--- Prompt ---
After finding "RISS 정보취약계층 서비스 이용방법" in a line below, print that line and the rest of the lines exactly, leaving out all pictures.

----- Record set -----

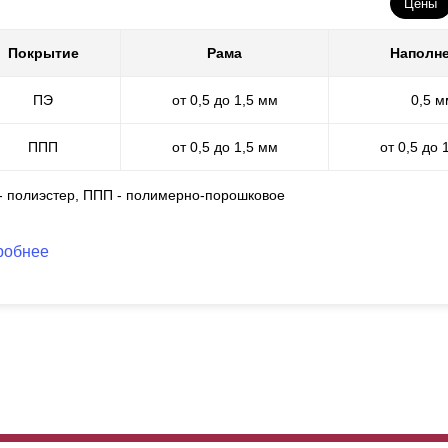
Цены
Покрытие
Рама
Наполн
ПЭ
от 0,5 до 1,5 мм
0,5 м
ППП
от 0,5 до 1,5 мм
от 0,5 до 
 - полиэстер, ППП - полимерно-порошковое
робнее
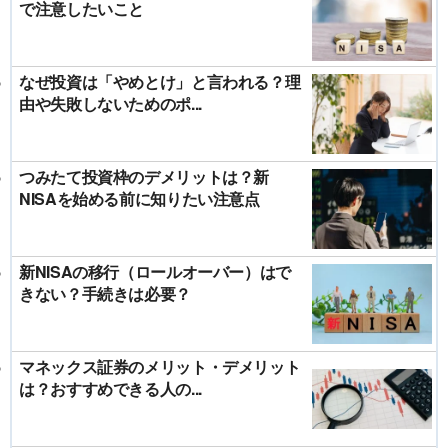
で注意したいこと
なぜ投資は「やめとけ」と言われる？理
由や失敗しないためのポ...
つみたて投資枠のデメリットは？新
NISAを始める前に知りたい注意点
新NISAの移行（ロールオーバー）はで
きない？手続きは必要？
マネックス証券のメリット・デメリット
は？おすすめできる人の...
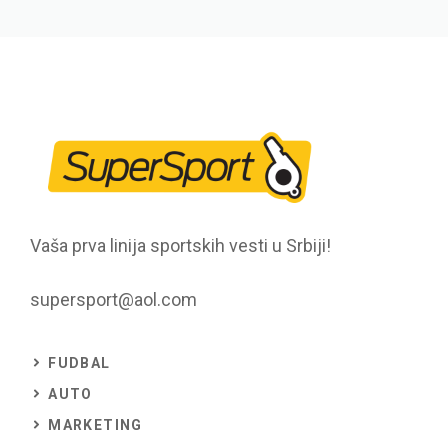
Vaša prva linija sportskih vesti u Srbiji!
supersport@aol.com
FUDBAL
AUTO
MARKETING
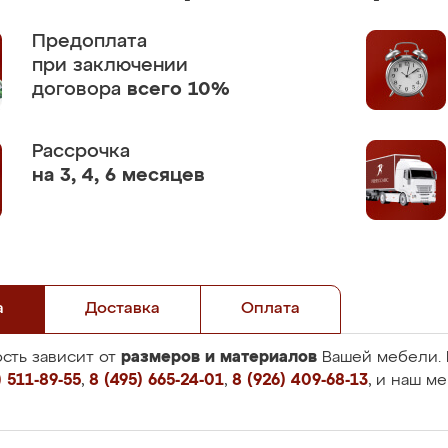
Предоплата
при заключении
договора
всего 10%
Рассрочка
на 3, 4, 6 месяцев
а
Доставка
Оплата
размеров и материалов
сть зависит от
Вашей мебели. 
 511-89-55
,
8 (495) 665-24-01
,
8 (926) 409-68-13
, и наш м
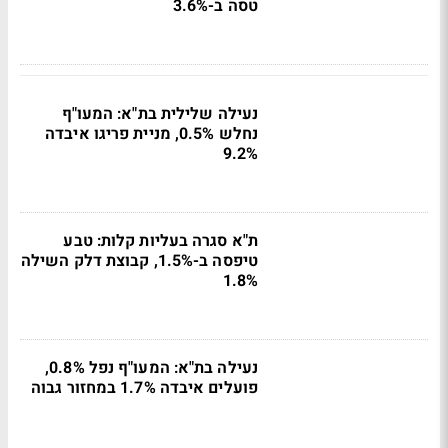
טסה ב-3.6%
נעילה שלילית בת"א: המעו"ף
נחלש 0.5%, מניית פריגו איבדה
9.2%
ת"א סגרה בעליות קלות: טבע
טיפסה ב-1.5%, קבוצת דלק השילה
1.8%
נעילה בת"א: המעו"ף נפל 0.8%,
פועלים איבדה 1.7% במחזור גבוה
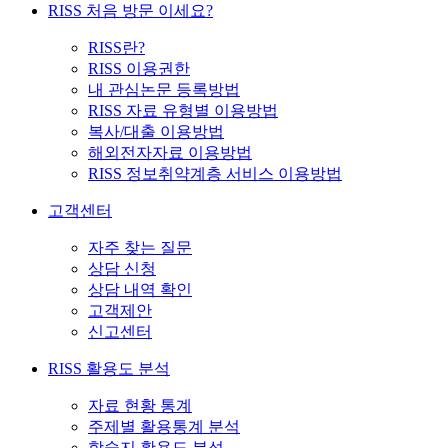
RISS 처음 방문 이세요?
RISS란?
RISS 이용권한
내 관심논문 등록방법
RISS 자료 유형별 이용방법
복사/대출 이용방법
해외전자자료 이용방법
RISS 정보취약계층 서비스 이용방법
고객센터
자주 찾는 질문
상담 신청
상담 내역 확인
고객제안
신고센터
RISS 활용도 분석
자료 현황 통계
주제별 활용통계 분석
학술지 활용도 분석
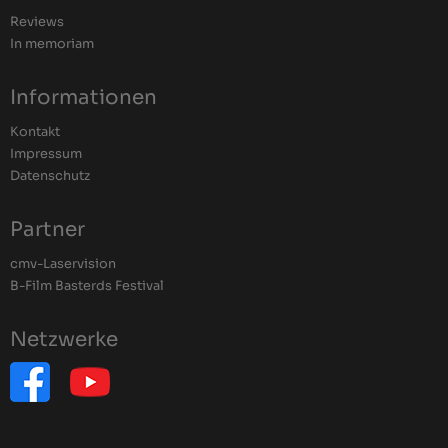
Reviews
In memoriam
Informationen
Kontakt
Impressum
Datenschutz
Partner
cmv-Laservision
B-Film Basterds Festival
Netzwerke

-----

--- Output for this task ---
RISS 정보취약계층 서비스 이용방법
고객센터
자주 찾는 질문
상담 신청
상담 내역 확인
고객제안
신고센터
RISS 활용도 분석
자료 현황 통계
주제별 활용통계 분석
학술지 활용도 분석
Reviews
In memoriam
Informationen
Kontakt
Impressum
Datenschutz
Partner
cmv-Laservision
B-Film Basterds Festival
Netzwerke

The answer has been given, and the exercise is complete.